> **EXERCISE PROMPT**
Your answer must be a word-for-word copy of the listing below, minus its pictures.

> **DATA PROVIDED**

- - - - - - -

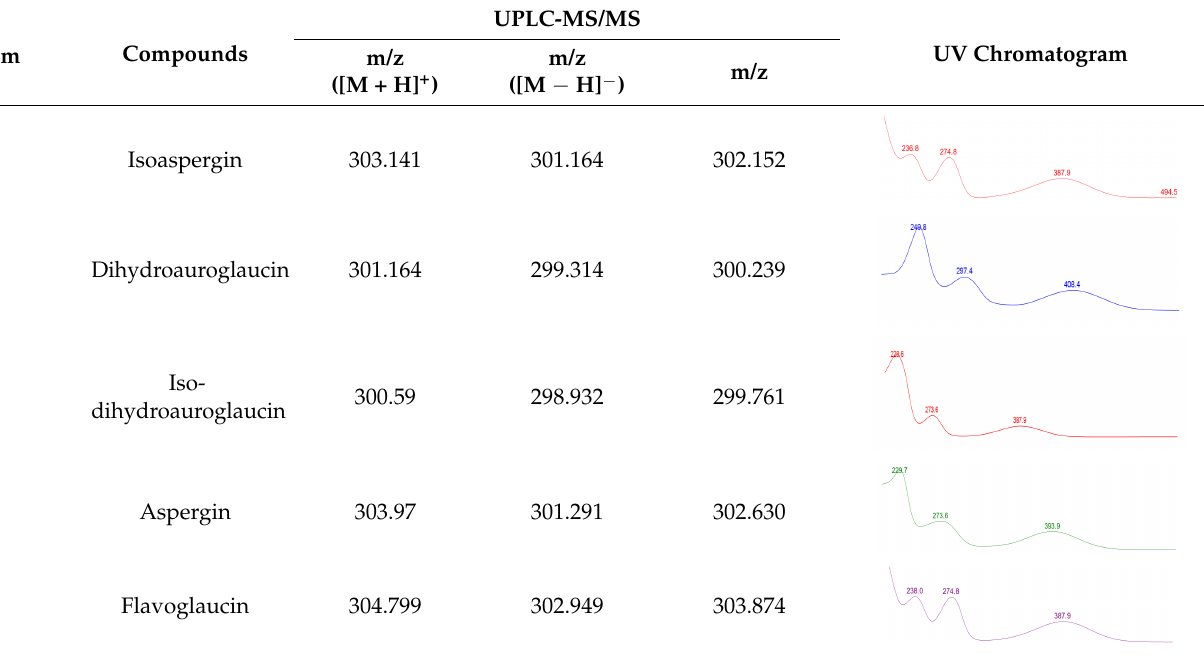
Table 4. Molecular weights and UV–Vis spectrum of secondary metabolites produced by Eurotium cristatum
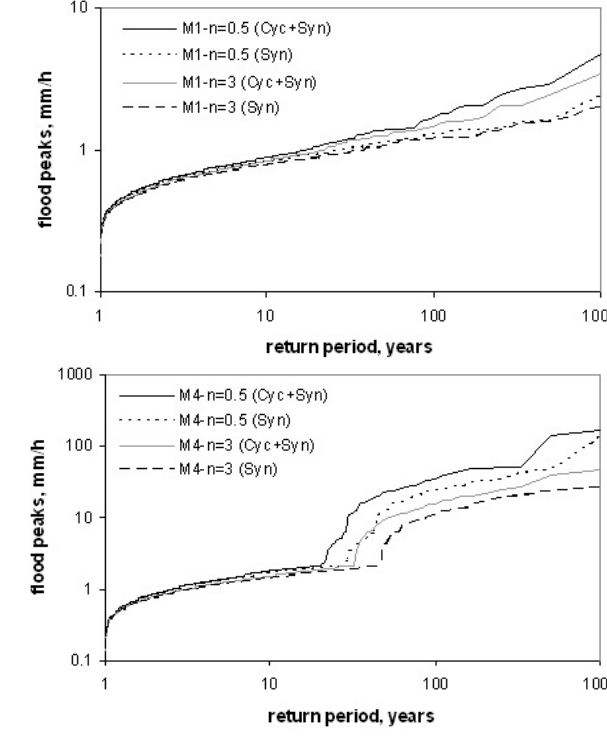
Fig. 10. Flood frequency curves for (a) surface runoff and (b) sub- surface flow generated by synoptic events only (Syn) and synoptic and cyclonic events (Cyc+Syn) using Model 4 with S b =150mm and η =0.5.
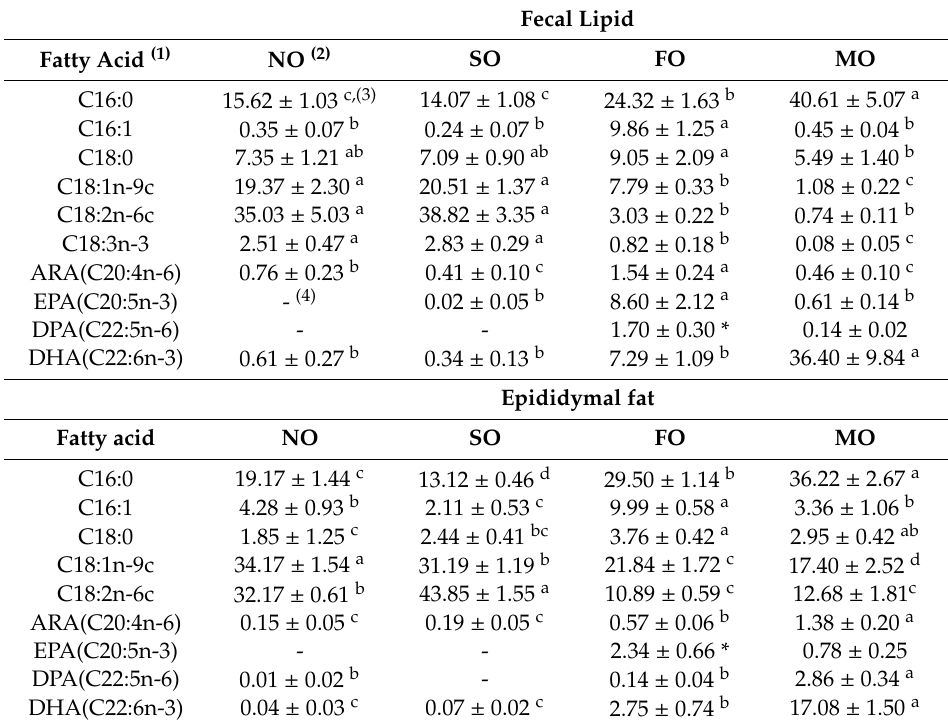
Table 4. The fatty acid composition distributed in fecal lipid and epididymal fat of mice. Fecal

- - - - - - -

> **RESPONSE BOX**
Table 4. Molecular weights and UV–Vis spectrum of secondary metabolites produced by Eurotium cristatum
Fig. 10. Flood frequency curves for (a) surface runoff and (b) sub- surface flow generated by synoptic events only (Syn) and synoptic and cyclonic events (Cyc+Syn) using Model 4 with S b =150mm and η =0.5.
Table 4. The fatty acid composition distributed in fecal lipid and epididymal fat of mice. Fecal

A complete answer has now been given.